++++ DATA BELOW
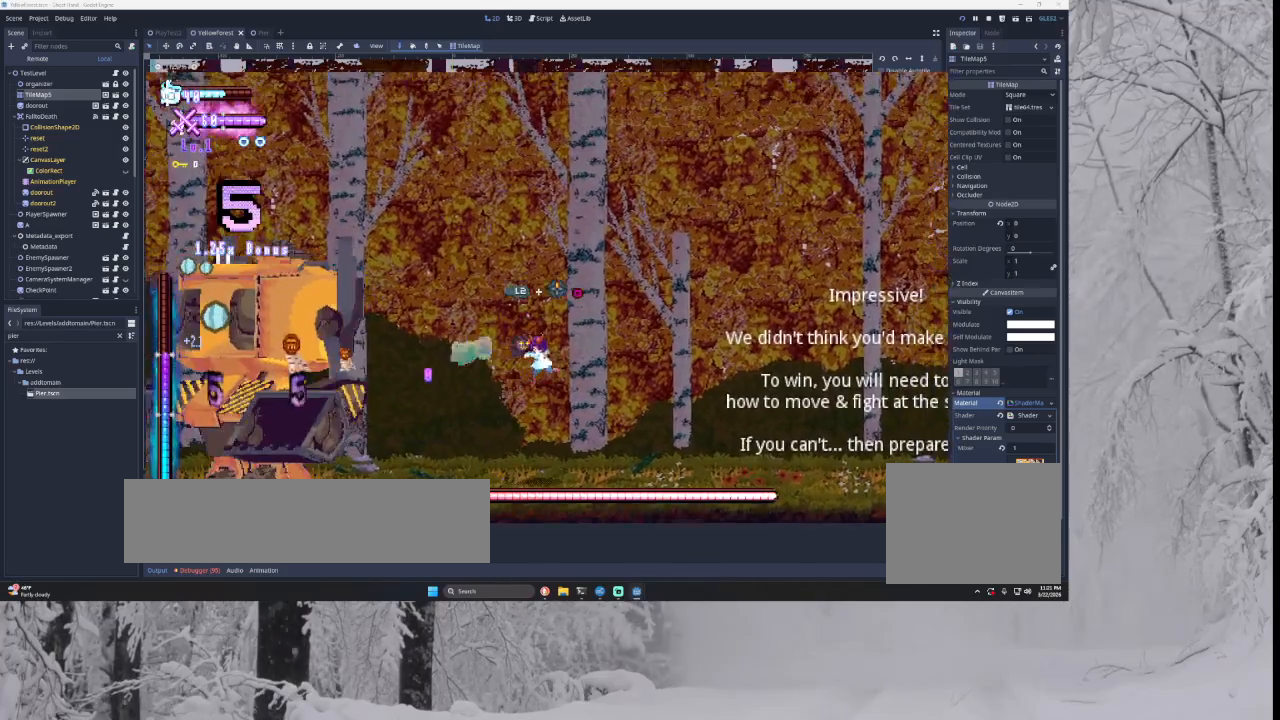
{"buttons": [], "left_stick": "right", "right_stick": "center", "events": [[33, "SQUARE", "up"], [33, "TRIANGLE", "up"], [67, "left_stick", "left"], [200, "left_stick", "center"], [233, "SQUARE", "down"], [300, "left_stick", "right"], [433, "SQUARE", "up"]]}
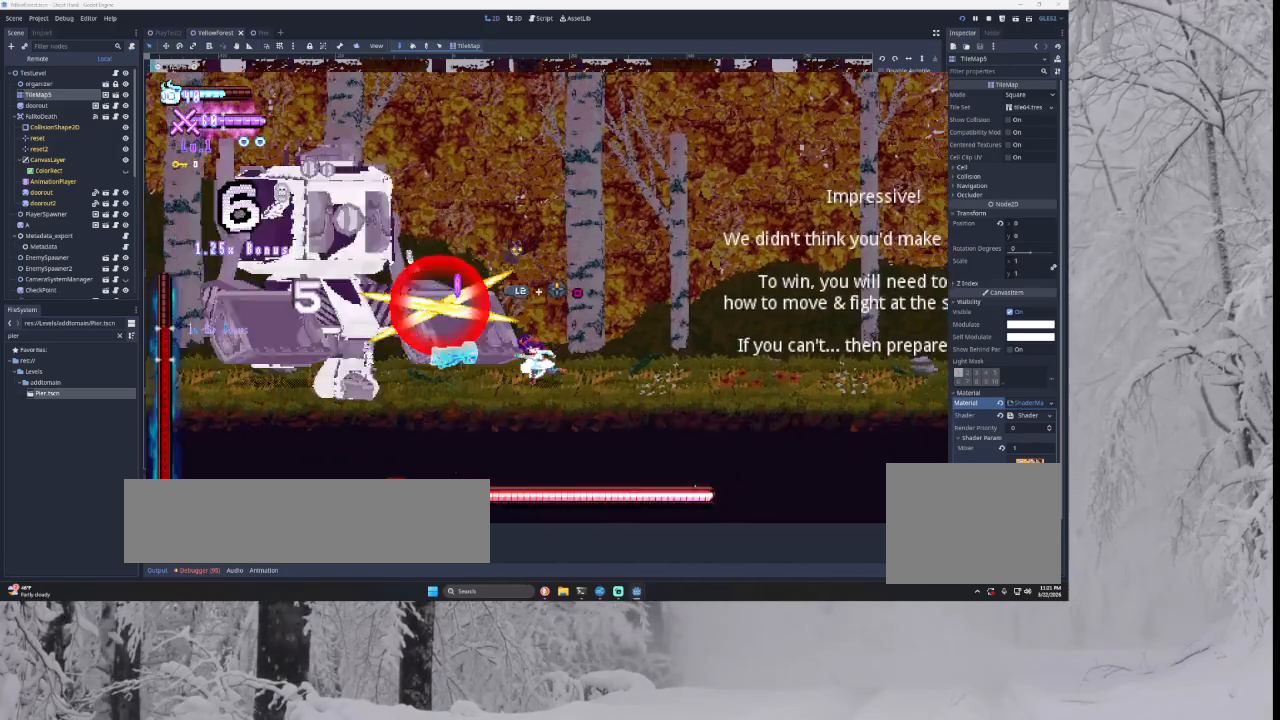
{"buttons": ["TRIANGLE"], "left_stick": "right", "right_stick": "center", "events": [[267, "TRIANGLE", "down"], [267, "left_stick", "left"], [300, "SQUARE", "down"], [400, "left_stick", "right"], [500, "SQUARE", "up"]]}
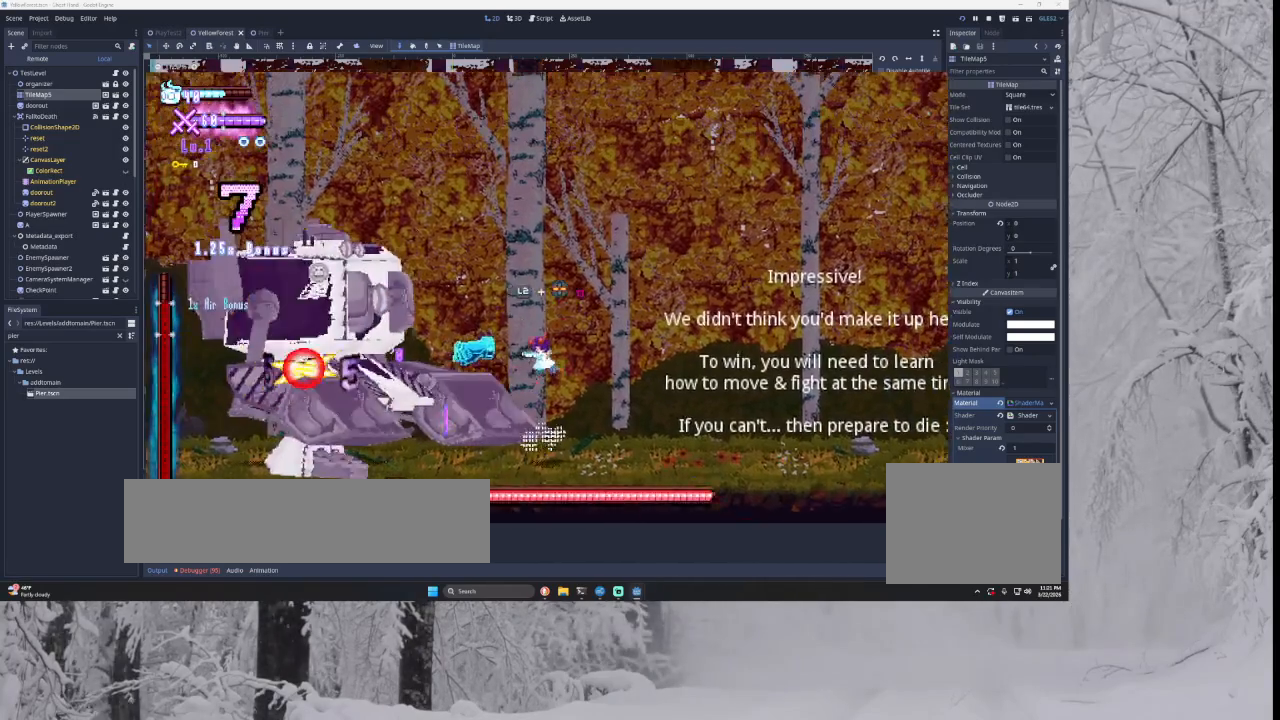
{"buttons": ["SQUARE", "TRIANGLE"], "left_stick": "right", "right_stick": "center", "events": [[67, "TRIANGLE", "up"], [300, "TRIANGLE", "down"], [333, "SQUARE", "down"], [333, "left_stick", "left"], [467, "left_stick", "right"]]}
++++++++
= TASK ITEM =
Would you repeat the material exactly, keeping out any pictures?

= RESPONSE FOR THIS EXERCISE =
{"buttons": [], "left_stick": "right", "right_stick": "center", "events": [[33, "SQUARE", "up"], [33, "TRIANGLE", "up"], [67, "left_stick", "left"], [200, "left_stick", "center"], [233, "SQUARE", "down"], [300, "left_stick", "right"], [433, "SQUARE", "up"]]}
{"buttons": ["TRIANGLE"], "left_stick": "right", "right_stick": "center", "events": [[267, "TRIANGLE", "down"], [267, "left_stick", "left"], [300, "SQUARE", "down"], [400, "left_stick", "right"], [500, "SQUARE", "up"]]}
{"buttons": ["SQUARE", "TRIANGLE"], "left_stick": "right", "right_stick": "center", "events": [[67, "TRIANGLE", "up"], [300, "TRIANGLE", "down"], [333, "SQUARE", "down"], [333, "left_stick", "left"], [467, "left_stick", "right"]]}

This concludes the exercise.